Investors look forward to 2018

December 22 2017 by Nick Ferguson

Global economic growth proved surprisingly robust during 2017 given the challenges it faced. The strong performance has helped to support insurers’ investment returns in an otherwise challenging environment.

Donald Trump’s election in the US raised fears of trade war, nuclear war and a new era of divisive politics, reinforced across the Atlantic by the saga of Britain’s exit from the EU. Extraordinary storms and floods around the world highlighted the long-term threat of climate change. Meanwhile, the growth of automation, algorithms and artificial intelligence raised questions about the future of jobs.

Despite this, investments performed surprisingly well during the year, particularly in Asia, where stock markets were up 30% on average and fixed-income returns were the highest for several years. However, the question is whether this can continue into 2018.
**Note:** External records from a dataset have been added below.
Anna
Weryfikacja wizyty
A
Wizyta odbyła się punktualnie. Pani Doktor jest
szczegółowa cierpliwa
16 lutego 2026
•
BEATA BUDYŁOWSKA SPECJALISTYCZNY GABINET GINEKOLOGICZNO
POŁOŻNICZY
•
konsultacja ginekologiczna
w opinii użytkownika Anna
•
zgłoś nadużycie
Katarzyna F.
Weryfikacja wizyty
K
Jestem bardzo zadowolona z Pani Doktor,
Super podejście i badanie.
“After a stellar 2017, valuation and financial conditions [in Asia Pacific] may not be as supportive as this year,” said Anh Lu, T Rowe Price’s lead portfolio manager for Asia ex-Japan equity strategy. “However, the upturn in the earnings cycle could continue. We also anticipate that regional markets should be able to weather the impact of moderate US monetary policy tightening.”

Indeed, much of the strong equity performance in 2017 was narrowly focused on a small number of stocks. Thomson Reuters data shows that the biggest 10% of listed Asian companies accounted for 70% of this year’s rally, led by technology and financial stocks, such as Tencent and Ping An.

Asian stocks are still undervalued relative to the global average. The 12-month forward price-to-earnings for Asia ex-Japan stocks is just 13.4 times, compared to 16.3 for MSCI World. That discount may be justified in the eyes of some, given corporate governance standards in the region, but it argues against a bubble in valuations and suggests more room for growth in 2018.

Analysts are forecasting that this upside may come from stronger earnings for small- and mid-cap companies, as the benefits of continued economic growth become more broadly distributed.

By geography, South-East Asia has so far been a laggard during the recent bull market. Stocks in Malaysia, Indonesia and the Philippines are up 20%, compared to a regional average of 30%.

“[South-East Asia] is underowned and although the economies benefit from global trade, their respective indices fail to reflect the international revenue portion adequately,” said Sean Darby, chief global strategist of Jefferies.

In terms of sectors, interest is focused on new-economy stocks that are set to benefit from the so-called fourth industrial revolution.

“A secular growth theme that we favour in the region is technology in both hardware and software,” said Lu. “We favour both online, software and hardware technology companies that can benefit from continuing online penetration, plus new areas, such as cloud computing, the internet of things, 3D sensing, electric vehicles and advanced driver assistance systems.”

Stronger economic growth will also support fixed-income returns, though insurance asset managers continue to pursue alternative investments to boost performance in the ultra-low interest-rate environment. Needless to say, there are some risks to this strategy.

“Insurers have adapted to low interest rates by shifting to less interest-sensitive products and increasing their allocation to higher-yielding non-traditional assets, although for some — such as Chinese life and property & casualty (P&C) insurers — the latter has resulted in rising asset risk,” says Qian Zhu, a senior credit officer at Moody’s.

More broadly, the geopolitical risks mentioned at the start of this article have not gone away and could still disrupt markets, but the consensus among analysts is that the surprising performance in 2017 will continue into 2018, albeit not as strongly.

As well as being good for insurance portfolios, stronger economic growth will also boost premium income.